# TASK GOAL
Produce again, without any change, the lines running from the one with "24: (641, 33, 10.15)" through the final line of the data below, and only those.

(Records contained in a dataset)
[Start of section]

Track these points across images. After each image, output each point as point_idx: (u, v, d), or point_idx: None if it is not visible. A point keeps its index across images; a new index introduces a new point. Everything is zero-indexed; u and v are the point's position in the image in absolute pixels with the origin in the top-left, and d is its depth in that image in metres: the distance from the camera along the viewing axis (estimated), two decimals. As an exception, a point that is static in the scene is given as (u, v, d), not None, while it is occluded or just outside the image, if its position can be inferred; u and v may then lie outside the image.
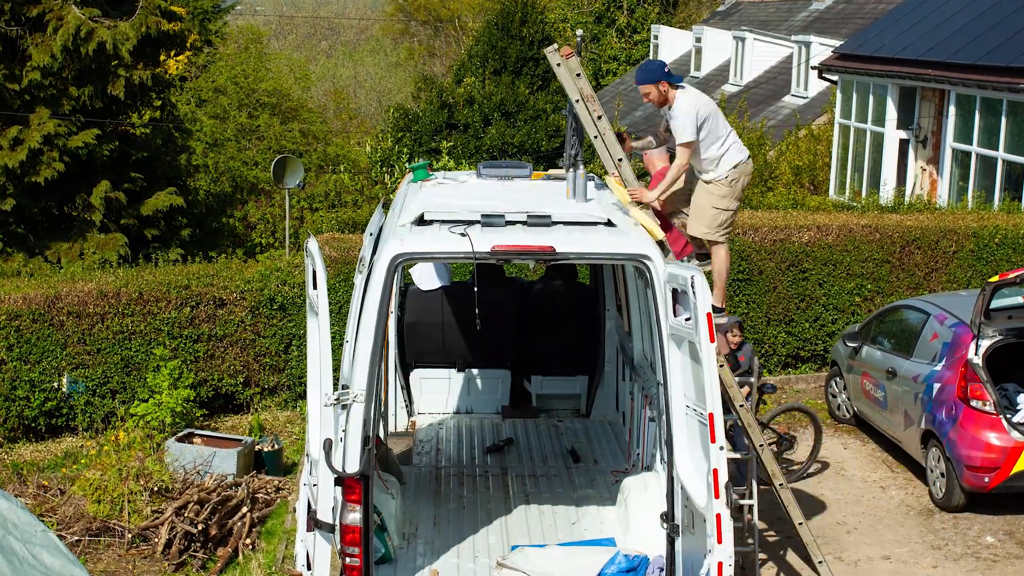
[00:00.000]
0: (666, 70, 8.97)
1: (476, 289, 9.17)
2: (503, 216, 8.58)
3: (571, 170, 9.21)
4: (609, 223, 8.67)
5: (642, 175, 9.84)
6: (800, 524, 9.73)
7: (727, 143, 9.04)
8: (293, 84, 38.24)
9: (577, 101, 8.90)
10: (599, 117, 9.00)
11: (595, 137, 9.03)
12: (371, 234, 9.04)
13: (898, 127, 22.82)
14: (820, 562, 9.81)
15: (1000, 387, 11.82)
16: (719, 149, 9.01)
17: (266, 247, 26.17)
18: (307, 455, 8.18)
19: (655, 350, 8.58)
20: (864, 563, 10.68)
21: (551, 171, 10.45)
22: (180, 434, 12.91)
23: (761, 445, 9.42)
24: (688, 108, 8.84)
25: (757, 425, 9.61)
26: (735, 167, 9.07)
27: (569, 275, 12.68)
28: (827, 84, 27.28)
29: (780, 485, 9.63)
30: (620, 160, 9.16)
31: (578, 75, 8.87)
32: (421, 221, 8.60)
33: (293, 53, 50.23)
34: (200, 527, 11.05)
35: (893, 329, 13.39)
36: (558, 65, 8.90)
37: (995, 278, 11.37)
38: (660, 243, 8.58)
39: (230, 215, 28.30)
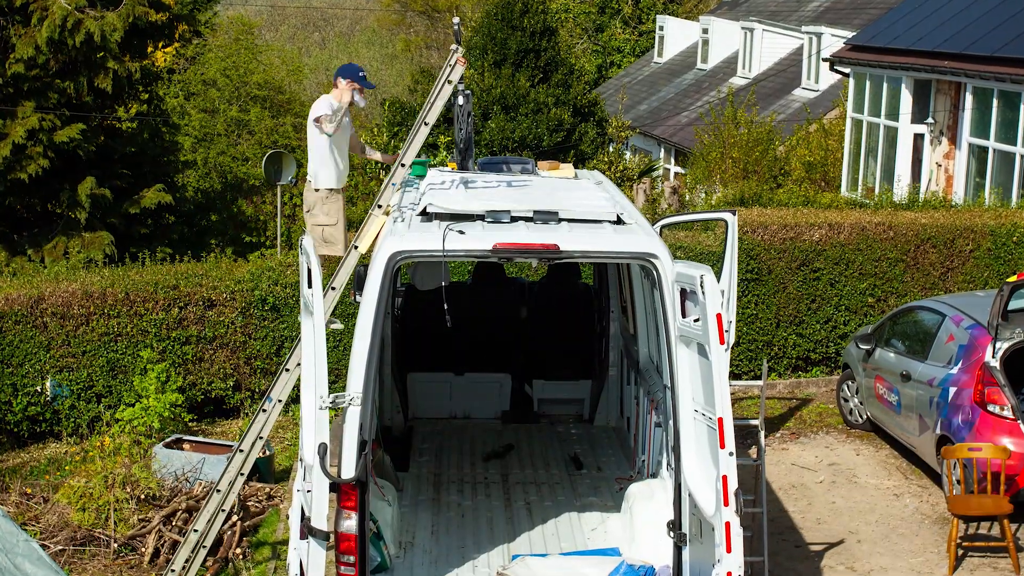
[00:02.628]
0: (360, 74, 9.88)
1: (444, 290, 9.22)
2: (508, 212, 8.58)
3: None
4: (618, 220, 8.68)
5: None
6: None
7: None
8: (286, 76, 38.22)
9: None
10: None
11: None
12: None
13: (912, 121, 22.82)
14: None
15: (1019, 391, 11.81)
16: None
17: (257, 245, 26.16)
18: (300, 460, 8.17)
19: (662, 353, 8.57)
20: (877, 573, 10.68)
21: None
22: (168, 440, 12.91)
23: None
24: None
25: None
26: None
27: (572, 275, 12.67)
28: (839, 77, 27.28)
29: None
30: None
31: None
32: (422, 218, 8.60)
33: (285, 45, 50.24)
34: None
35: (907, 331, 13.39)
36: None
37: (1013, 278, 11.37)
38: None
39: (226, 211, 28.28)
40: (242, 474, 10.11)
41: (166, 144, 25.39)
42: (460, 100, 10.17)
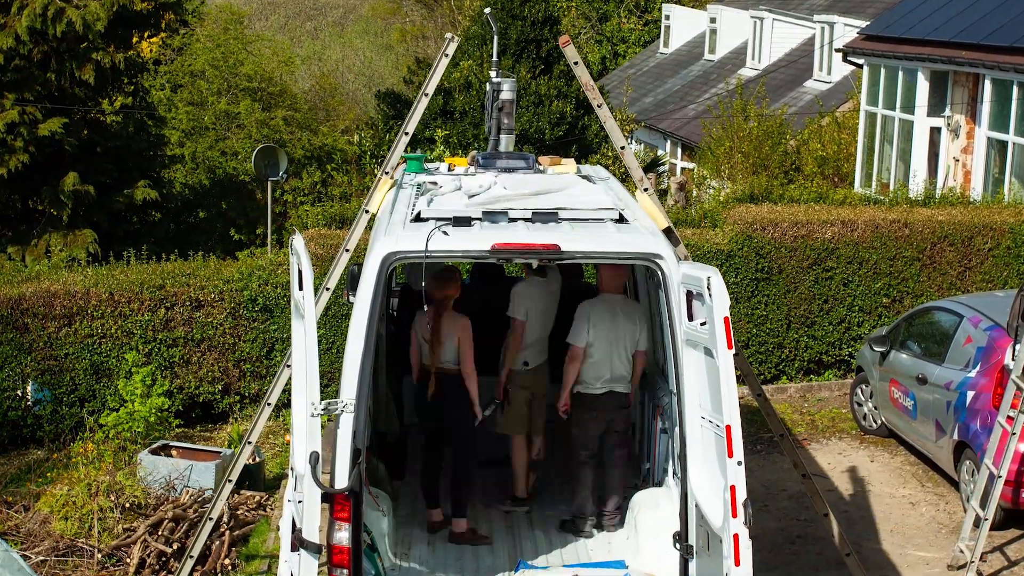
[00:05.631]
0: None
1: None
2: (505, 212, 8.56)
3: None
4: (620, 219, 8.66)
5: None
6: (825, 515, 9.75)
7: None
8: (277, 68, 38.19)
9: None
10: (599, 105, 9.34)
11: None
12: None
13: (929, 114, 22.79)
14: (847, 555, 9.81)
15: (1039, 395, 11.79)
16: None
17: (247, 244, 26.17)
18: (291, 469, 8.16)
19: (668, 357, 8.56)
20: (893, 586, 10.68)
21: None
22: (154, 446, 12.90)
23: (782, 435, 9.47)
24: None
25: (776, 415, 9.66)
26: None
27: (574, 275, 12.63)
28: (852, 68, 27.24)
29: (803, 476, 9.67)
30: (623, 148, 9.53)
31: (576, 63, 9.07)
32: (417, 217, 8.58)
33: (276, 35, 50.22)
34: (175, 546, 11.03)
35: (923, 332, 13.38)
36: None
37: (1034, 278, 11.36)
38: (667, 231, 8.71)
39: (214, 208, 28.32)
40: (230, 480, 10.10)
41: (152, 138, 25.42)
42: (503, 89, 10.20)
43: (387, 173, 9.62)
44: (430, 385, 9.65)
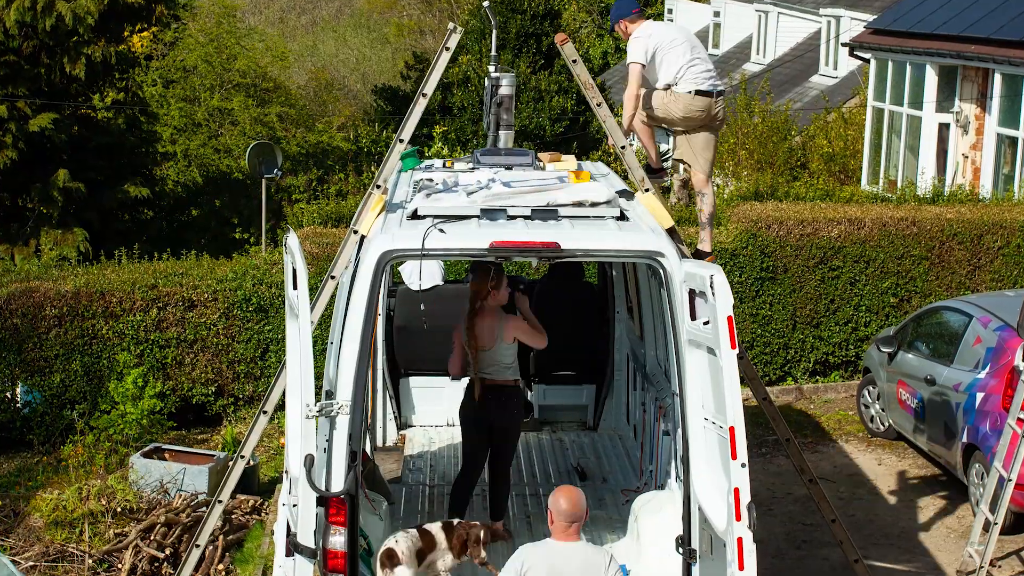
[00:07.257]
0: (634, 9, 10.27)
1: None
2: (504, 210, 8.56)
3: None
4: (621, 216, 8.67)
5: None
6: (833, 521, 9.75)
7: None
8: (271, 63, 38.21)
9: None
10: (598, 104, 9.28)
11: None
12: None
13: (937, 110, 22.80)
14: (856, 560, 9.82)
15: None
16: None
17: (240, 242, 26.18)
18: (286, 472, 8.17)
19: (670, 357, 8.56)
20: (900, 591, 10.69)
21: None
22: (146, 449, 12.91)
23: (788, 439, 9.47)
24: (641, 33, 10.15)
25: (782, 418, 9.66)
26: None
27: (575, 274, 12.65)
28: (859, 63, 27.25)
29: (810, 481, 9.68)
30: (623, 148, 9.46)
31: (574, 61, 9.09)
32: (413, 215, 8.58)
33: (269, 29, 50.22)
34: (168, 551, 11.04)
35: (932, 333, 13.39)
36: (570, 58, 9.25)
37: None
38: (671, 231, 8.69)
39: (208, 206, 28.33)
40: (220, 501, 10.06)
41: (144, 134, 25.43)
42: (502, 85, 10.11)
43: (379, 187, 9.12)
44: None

[End of section]

# ANSWER SECTION
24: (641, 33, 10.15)
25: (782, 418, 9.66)
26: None
27: (575, 274, 12.65)
28: (859, 63, 27.25)
29: (810, 481, 9.68)
30: (623, 148, 9.46)
31: (574, 61, 9.09)
32: (413, 215, 8.58)
33: (269, 29, 50.22)
34: (168, 551, 11.04)
35: (932, 333, 13.39)
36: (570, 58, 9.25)
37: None
38: (671, 231, 8.69)
39: (208, 206, 28.33)
40: (220, 501, 10.06)
41: (144, 134, 25.43)
42: (502, 85, 10.11)
43: (379, 187, 9.12)
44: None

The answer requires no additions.